Please rewrite the listing lines starting at the line that contains "-0.76 to -0.61: 9" and ending at the line that contains "0.61 to 0.76: 6", swapping every "to" for "through" and leaving everything else unchanged.

INPUT MATERIAL:
□ □ □ □ □
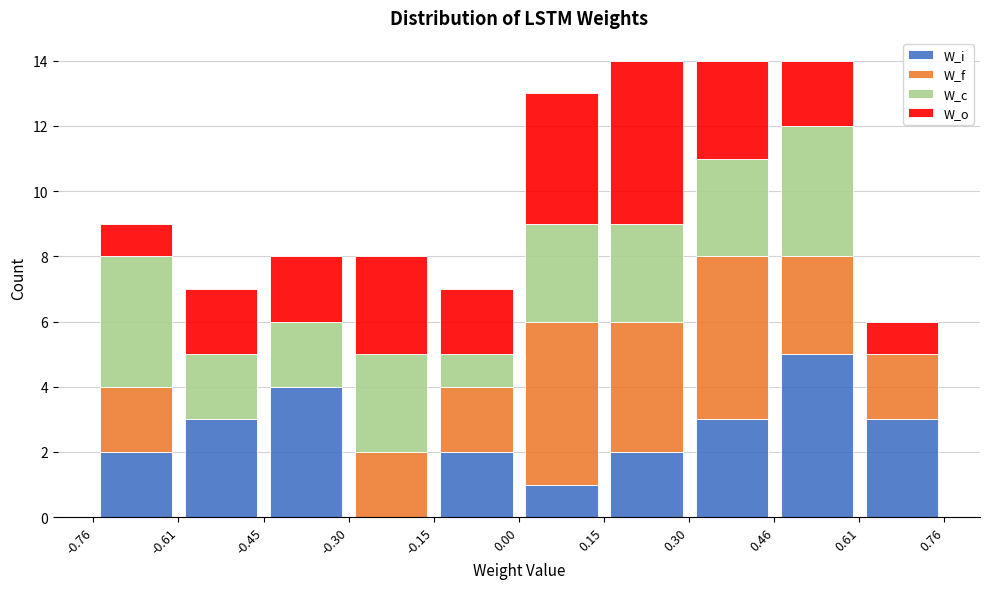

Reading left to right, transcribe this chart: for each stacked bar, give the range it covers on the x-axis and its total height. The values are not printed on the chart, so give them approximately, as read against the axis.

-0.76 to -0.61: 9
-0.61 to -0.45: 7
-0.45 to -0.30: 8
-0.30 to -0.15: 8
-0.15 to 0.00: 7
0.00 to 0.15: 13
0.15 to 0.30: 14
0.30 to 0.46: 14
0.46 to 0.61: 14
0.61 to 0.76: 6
□ □ □ □ □
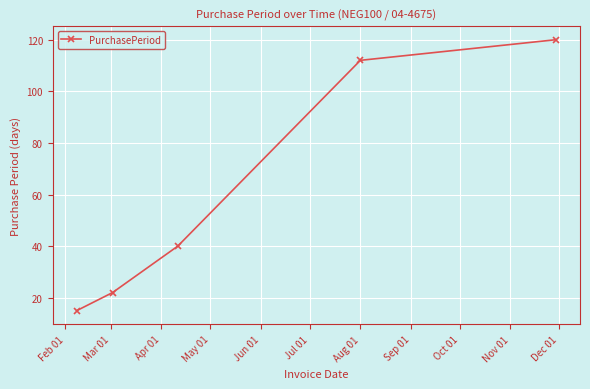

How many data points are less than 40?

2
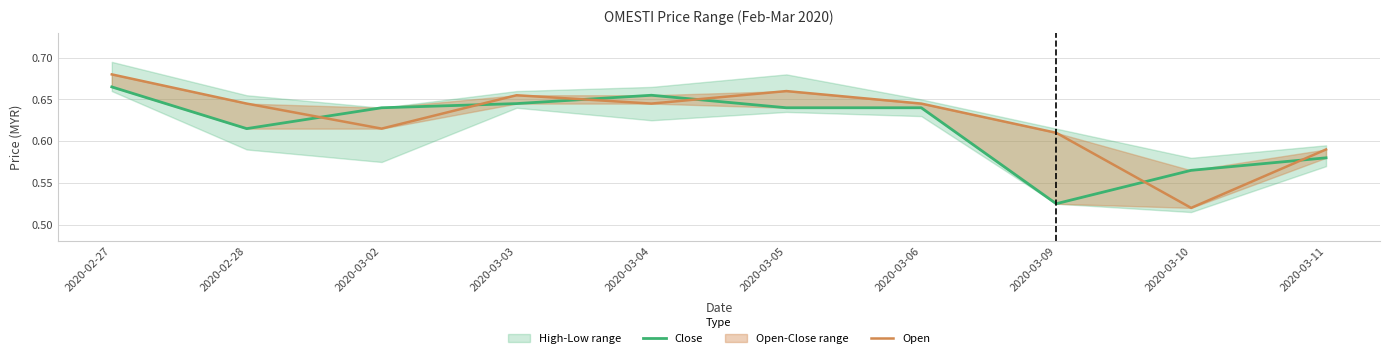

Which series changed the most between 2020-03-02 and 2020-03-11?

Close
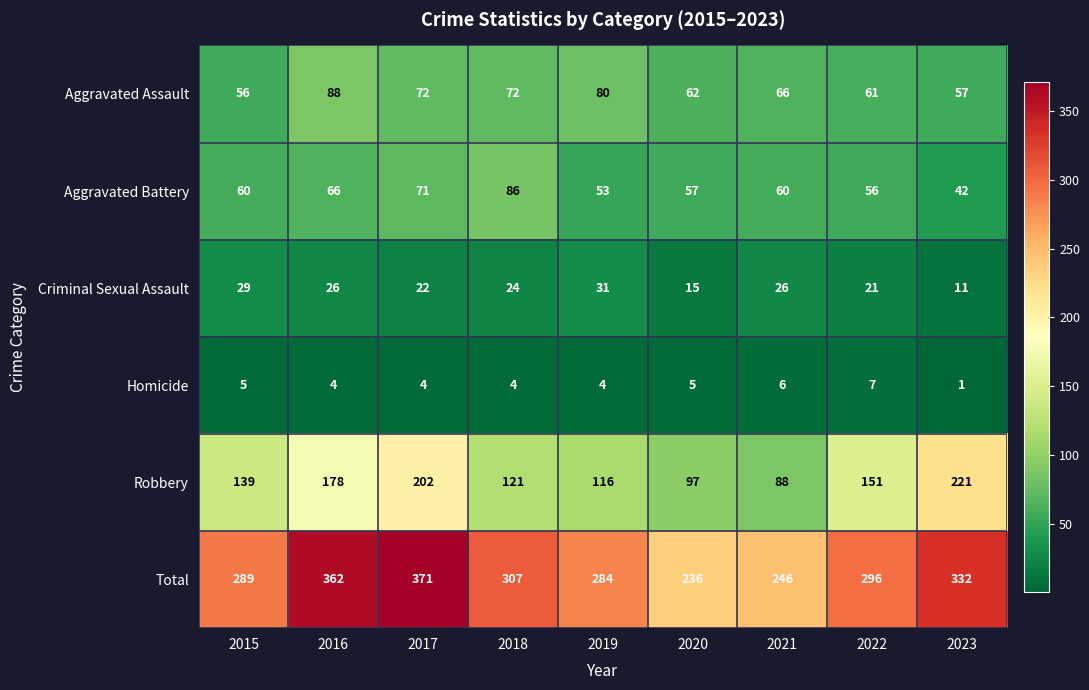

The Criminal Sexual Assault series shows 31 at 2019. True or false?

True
□ □ □ □ □
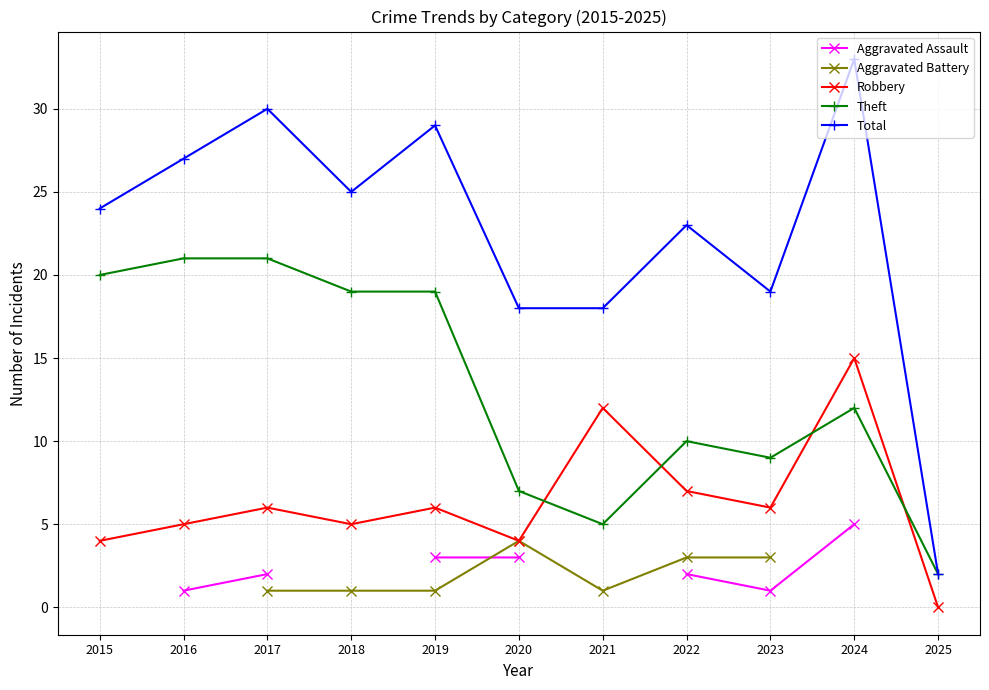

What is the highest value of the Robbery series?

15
□ □ □ □ □
YOUR RESPONSE:
-0.76 through -0.61: 9
-0.61 through -0.45: 7
-0.45 through -0.30: 8
-0.30 through -0.15: 8
-0.15 through 0.00: 7
0.00 through 0.15: 13
0.15 through 0.30: 14
0.30 through 0.46: 14
0.46 through 0.61: 14
0.61 through 0.76: 6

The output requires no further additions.